Dans le plan de Joubert, les monuments anciens sont remplacés
par des édifices récents publics et privés,
avec indication des architectes, ce qui montre un intérêt
nouveau pour leur art. On va encore plus loin avec les plans établis
par les " promoteurs " de grands travaux que sont Morand
et Perrache et qui semblent se répondre ; leur
présentation circonscrite respectivement dans un cercle et
un ovale projette sur la trame ancienne de la ville les agrandissements
envisagés, sans doute dans le but de trouver des capitaux
pour les réaliser(10).
Ces plans sont à la base des études sur l'urbanisme
de la ville au XVIIIe siècle mais ils demandent une analyse
serrée car les représentations anticipent les réalisations(11).
Après 1773, ces
plans d'urbanisme lyonnais intéressent les " ingénieurs-géographes
du Roi " parisiens.

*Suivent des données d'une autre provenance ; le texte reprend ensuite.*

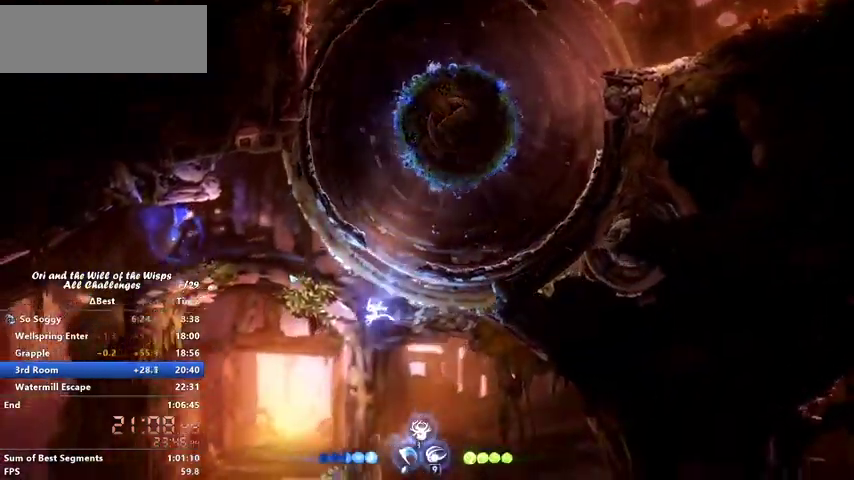
{"keys": ["left"], "events": []}
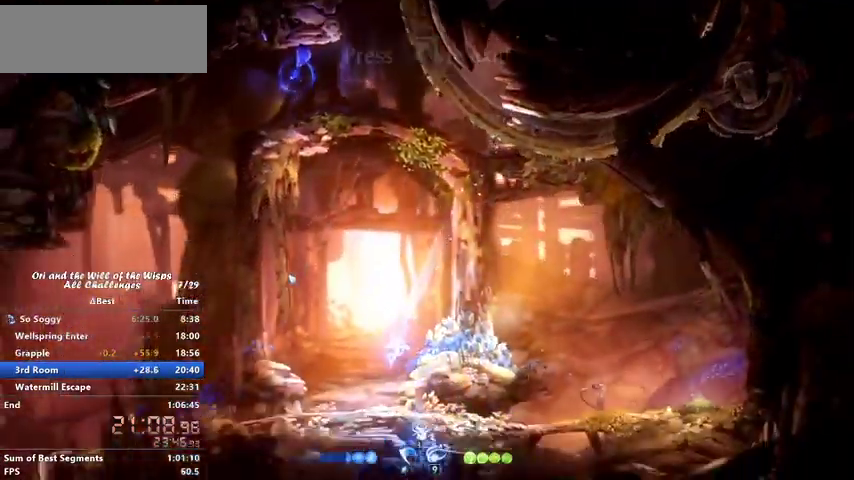
{"keys": [], "events": [[133, "left", "up"], [200, "up", "down"], [300, "up", "up"], [400, "up", "down"], [467, "up", "up"]]}
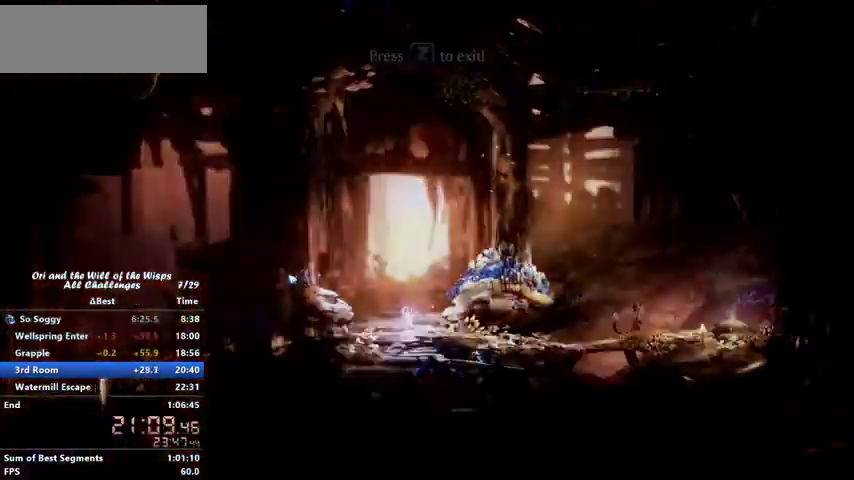
{"keys": [], "events": []}
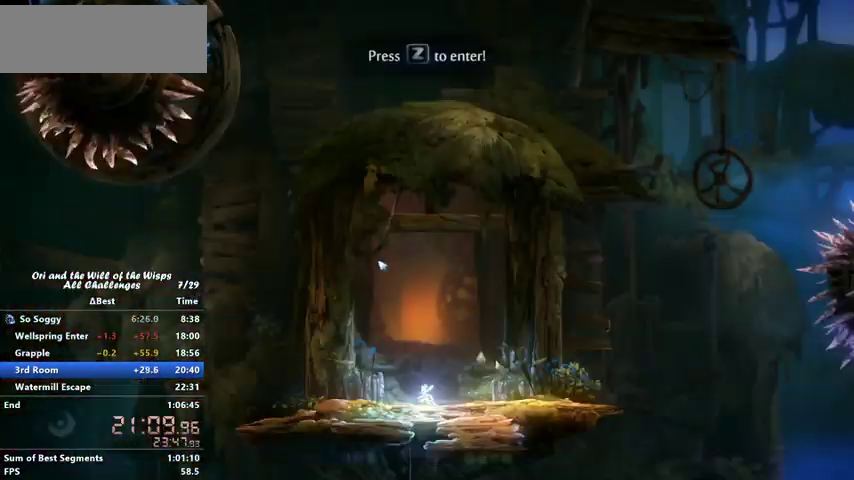
{"keys": ["ability1", "ability3", "left", "up"], "events": [[200, "left", "down"], [467, "ability1", "down"], [467, "ability3", "down"], [467, "up", "down"]]}
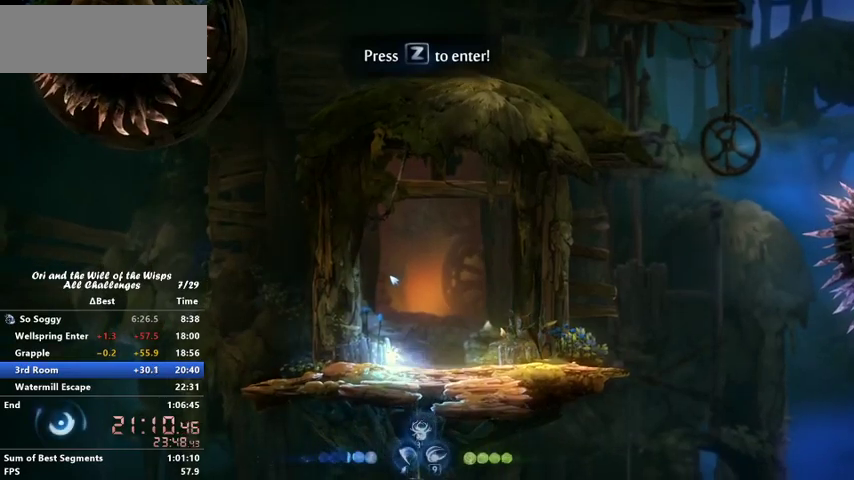
{"keys": [], "events": [[33, "left", "up"], [67, "ability1", "up"], [67, "ability3", "up"], [67, "up", "up"]]}
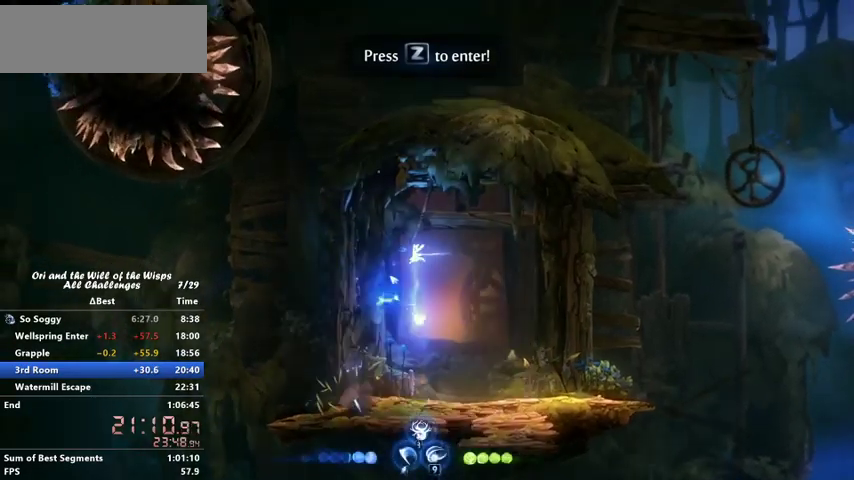
{"keys": ["up"], "events": [[167, "left", "down"], [267, "up", "down"], [500, "left", "up"]]}
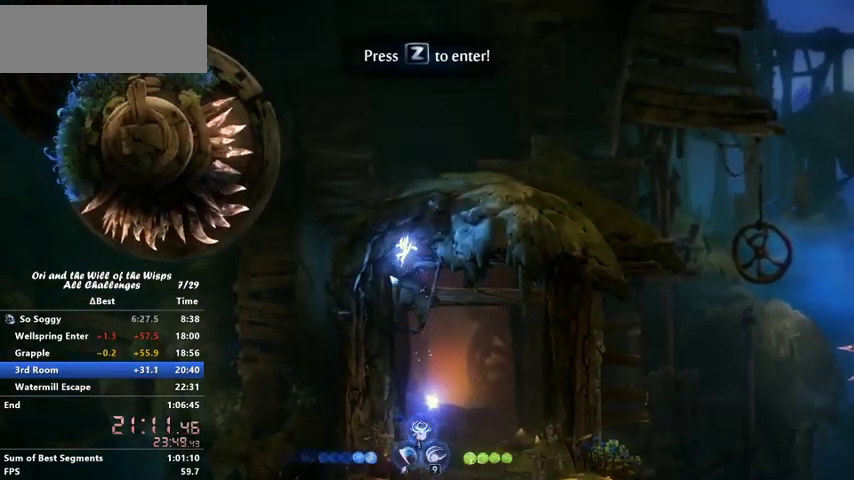
{"keys": ["up"], "events": [[267, "ability3", "down"], [300, "ability1", "down"], [367, "ability1", "up"], [367, "ability3", "up"]]}
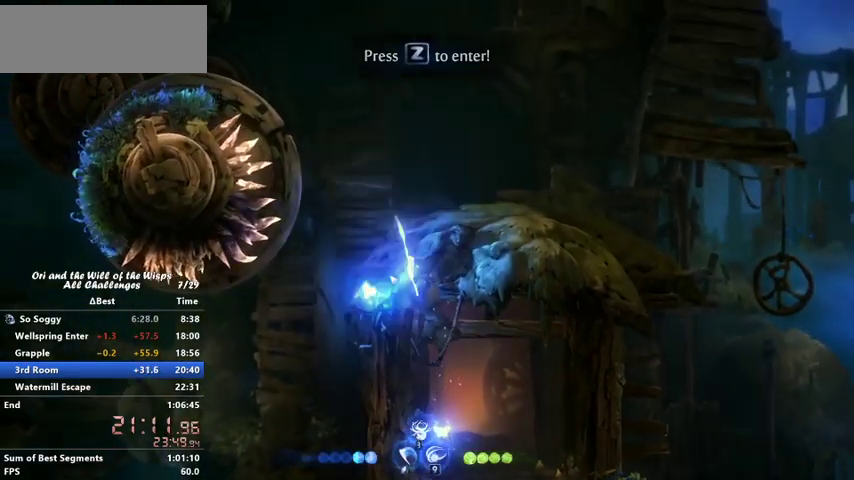
{"keys": ["left", "up"], "events": [[467, "left", "down"]]}
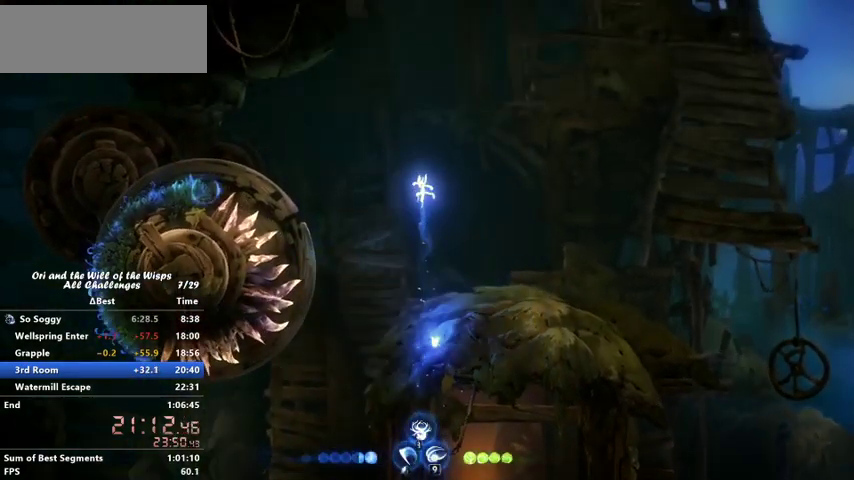
{"keys": ["up"], "events": [[200, "left", "up"]]}
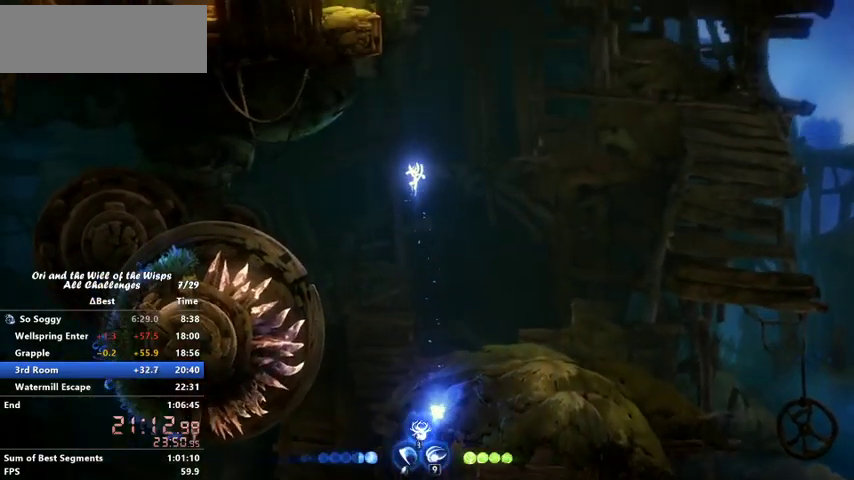
{"keys": ["up"]}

Ils s'emparent de la représentation
la plus achevée, donnée par Joubert, et en publient
régulièrement des éditions mises à jour ;
c'est le cas de l'ingénieur Argou en 1773, de Denis en 1780
et, surtout, de Moithey qui multiplie les éditions
entre 1773 et 1789 et propose même, autour de 1783(12),
un Plan scénographique de la ville de Lyon sous les règnes
de François Ier et de Henri II, copie assez
précise du plan du XVIe siècle. Cette curieuse
entreprise archéologique s'explique mal. Gérard Bruyère
avance, une fois de plus, une hypothèse intéressante :
il voit là le désir de la part du géographe
de compléter à l'intention du ministre Bertin, ancien
intendant du Lyonnais, qui avait constitué un " cabinet
des chartes ", la série des documents cartographiques
disponibles(13)(fig. 8).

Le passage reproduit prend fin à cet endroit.